Korovin's idea is to use an auxiliary Calendar table that contains a row for each date within a period of interest. A period of interest spans all from and to dates included in your applications' requests for calculating working days. You need the Calendar table to include all from and to dates that appear in your requests because the working days are calculated as the difference between the value of the total number of working days that is stored in the to date and the value stored in the from date. Each row includes the date and another column called wdc, which contains the total number of working days between a base date and the row's date. Run the code that Listing 6 shows to create the Calendar auxiliary table and populate it with dates in the range January 1, 1900, through December 31, 2999, the example period of interest.
A variable called @wdc keeps track of the number of working days that have passed between the base date and the loop's date counter. The loop code increments the counter only if the date counter represents a working day. The code in Listing 6 assumes a day is a working day only if the day of the week is Monday through Friday. However, you could add logic to identify and treat holidays or other days as nonworking days and not increment @wdc in such cases.
Finally, you create the dbo.fn_working-days() UDF to calculate the number of work-ing days between two given dates as follows:
CREATE FUNCTION dbo.fn_workingdays (@d1 AS datetime, @d2 AS datetime) RETURNS int AS BEGIN RETURN((SELECT wdc FROM Calendar WHERE cday = @d2) - (SELECT wdc FROM Calendar WHERE cday = @d1 - 1)) END
The function simply subtracts the wdc value of the day before the specified from date from the wdc value of the specified to date. To test the function, run the following query:
SELECT dbo.fn_workingdays('20000101', '29991231')

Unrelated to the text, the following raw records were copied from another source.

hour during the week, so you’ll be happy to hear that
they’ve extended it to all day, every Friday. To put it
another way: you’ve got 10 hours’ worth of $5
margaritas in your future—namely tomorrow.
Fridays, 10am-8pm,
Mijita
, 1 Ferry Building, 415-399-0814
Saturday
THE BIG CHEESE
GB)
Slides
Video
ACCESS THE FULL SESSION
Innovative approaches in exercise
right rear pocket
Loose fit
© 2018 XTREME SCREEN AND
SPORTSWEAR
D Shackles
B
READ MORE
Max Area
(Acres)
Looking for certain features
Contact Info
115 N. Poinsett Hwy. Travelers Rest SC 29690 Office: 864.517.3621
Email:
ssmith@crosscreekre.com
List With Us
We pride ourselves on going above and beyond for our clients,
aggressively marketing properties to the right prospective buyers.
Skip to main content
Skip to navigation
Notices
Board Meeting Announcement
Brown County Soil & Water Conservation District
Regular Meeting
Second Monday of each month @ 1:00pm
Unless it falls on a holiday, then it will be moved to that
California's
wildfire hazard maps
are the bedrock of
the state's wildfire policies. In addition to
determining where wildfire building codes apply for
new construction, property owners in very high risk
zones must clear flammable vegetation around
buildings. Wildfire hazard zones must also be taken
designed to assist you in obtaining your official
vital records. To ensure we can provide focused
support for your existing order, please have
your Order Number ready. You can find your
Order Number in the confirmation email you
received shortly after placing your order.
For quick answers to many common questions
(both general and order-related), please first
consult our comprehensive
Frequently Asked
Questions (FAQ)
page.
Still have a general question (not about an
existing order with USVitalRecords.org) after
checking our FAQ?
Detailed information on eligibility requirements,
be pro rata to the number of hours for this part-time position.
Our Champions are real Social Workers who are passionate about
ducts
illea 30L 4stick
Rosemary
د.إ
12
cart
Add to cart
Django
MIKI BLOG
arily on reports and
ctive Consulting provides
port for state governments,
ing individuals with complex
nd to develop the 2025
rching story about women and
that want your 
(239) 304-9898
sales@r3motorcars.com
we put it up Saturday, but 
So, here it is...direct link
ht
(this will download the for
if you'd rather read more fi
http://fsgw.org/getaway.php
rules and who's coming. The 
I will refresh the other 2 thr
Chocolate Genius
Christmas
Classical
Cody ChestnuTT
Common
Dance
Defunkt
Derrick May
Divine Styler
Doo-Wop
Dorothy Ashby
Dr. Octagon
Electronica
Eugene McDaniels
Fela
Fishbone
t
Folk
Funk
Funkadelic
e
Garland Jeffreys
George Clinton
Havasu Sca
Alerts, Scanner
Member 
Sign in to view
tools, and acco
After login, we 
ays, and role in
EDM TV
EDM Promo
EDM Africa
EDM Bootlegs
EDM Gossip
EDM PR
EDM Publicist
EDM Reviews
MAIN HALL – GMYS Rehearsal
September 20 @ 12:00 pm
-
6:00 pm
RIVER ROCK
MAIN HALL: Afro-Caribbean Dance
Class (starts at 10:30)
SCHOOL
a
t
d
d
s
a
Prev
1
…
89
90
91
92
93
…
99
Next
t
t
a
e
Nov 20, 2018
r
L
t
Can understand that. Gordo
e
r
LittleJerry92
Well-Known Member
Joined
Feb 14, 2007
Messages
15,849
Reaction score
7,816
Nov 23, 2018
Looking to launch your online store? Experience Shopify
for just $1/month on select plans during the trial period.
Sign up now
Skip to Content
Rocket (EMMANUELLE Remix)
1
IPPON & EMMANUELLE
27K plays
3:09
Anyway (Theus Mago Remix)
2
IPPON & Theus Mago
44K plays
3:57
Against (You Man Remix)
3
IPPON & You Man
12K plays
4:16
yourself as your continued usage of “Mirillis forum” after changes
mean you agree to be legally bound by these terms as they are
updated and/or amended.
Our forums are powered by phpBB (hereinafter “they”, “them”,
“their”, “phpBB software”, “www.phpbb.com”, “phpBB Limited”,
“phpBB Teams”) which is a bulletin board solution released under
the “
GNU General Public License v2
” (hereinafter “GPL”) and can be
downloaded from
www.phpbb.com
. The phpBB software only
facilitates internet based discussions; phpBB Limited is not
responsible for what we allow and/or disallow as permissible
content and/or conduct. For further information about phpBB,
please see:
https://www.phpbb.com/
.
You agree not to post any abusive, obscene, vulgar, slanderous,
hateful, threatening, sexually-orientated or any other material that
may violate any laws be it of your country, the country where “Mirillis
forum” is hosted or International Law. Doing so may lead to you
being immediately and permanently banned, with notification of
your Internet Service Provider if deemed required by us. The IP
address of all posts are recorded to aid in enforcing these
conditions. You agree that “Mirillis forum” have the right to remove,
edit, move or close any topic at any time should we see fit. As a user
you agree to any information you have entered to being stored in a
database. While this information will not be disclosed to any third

Notice how quickly you get the answer, 260887—that is, the number of working days between January 1, 2000, and December 31, 2999.
This function is so efficient because no matter which two dates you provide as arguments, the function invokes two queries that perform an index seek to fetch a value for each date, then calculates the difference—requiring very little I/O. On my laptop, the function runs for 8ms when the data isn't in cache and runs for less than 1ms when the data is in cache. In January, I presented a couple of solutions that don't involve any physical I/O. Those also run for less than 1ms, but they don't have the flexibility of accommodating holidays and other nonworking days.
Using auxiliary tables is a powerful way to simplify your solutions. The best solutions to T-SQL problems are often the simple ones. Simple solutions are often efficient as well as easy to understand and easy to maintain.